In August 2013, the Company entered into an agreement with Sofgen Pharmaceuticals (“Sofgen”) to develop an oral soft gel prescription product indicated for cardiovascular health (the “Sofgen Agreement”). It will be subject to an ANDA filing once developed. In general, Sofgen will be responsible for the development, manufacturing and regulatory submission of the product, including preparation of the ANDA, with the Company providing payments based on the completion of certain milestones.
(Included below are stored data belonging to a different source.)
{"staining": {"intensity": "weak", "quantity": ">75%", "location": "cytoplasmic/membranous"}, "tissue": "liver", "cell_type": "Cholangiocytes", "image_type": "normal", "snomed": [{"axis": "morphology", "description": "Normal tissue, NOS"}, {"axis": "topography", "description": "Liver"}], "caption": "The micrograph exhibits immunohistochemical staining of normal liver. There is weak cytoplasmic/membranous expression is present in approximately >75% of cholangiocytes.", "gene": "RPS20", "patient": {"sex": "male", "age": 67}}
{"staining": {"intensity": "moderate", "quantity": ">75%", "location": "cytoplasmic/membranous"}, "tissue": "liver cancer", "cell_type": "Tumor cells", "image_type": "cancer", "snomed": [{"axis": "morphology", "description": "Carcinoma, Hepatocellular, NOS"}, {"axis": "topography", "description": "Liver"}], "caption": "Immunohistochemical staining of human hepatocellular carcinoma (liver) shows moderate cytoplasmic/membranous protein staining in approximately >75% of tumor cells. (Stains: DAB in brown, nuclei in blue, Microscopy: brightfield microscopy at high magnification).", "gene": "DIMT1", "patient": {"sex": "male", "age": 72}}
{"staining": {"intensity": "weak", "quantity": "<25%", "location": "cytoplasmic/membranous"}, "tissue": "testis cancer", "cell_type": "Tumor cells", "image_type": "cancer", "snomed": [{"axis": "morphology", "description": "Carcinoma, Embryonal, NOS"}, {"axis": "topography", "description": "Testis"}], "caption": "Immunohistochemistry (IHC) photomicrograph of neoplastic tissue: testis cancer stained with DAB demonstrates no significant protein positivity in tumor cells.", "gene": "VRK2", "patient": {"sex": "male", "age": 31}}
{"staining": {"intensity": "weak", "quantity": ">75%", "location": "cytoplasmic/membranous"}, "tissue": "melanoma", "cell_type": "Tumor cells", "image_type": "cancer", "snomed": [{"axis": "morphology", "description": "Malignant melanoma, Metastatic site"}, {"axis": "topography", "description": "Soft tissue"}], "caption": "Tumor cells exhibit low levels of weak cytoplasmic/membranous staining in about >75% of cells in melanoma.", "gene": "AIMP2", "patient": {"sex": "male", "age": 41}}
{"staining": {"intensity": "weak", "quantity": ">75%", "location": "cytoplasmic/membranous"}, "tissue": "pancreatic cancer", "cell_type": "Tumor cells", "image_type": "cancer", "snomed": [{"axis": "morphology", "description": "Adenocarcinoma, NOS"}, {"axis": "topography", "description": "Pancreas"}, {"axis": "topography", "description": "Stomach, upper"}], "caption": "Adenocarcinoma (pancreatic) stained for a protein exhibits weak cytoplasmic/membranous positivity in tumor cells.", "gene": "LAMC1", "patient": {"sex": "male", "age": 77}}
Upon approval, Sofgen will manufacture the drug and the Company will be responsible for the marketing and distribution, under the ANI label, of the product in the U.S., providing a percentage of profits from sales of the drug to Sofgen.
 
Under the Sofgen Agreement, Sofgen will own all the rights, title and interest in the products. During the term of the Agreement, both parties are prohibited from developing, manufacturing, selling or distributing any product that is identical or bioequivalent to the product covered under the Sofgen Agreement in the U.S. The agreement may be terminated or amended under certain specified circumstances.
 
The Company recognizes the costs incurred with respect to the Sofgen Agreement as expense and classifies the expenses based on the nature of the costs. In the year ended December 31, 2013, the Company incurred $0.2 million in research and development expenses related to the Sofgen Agreement. No revenue has yet been recognized.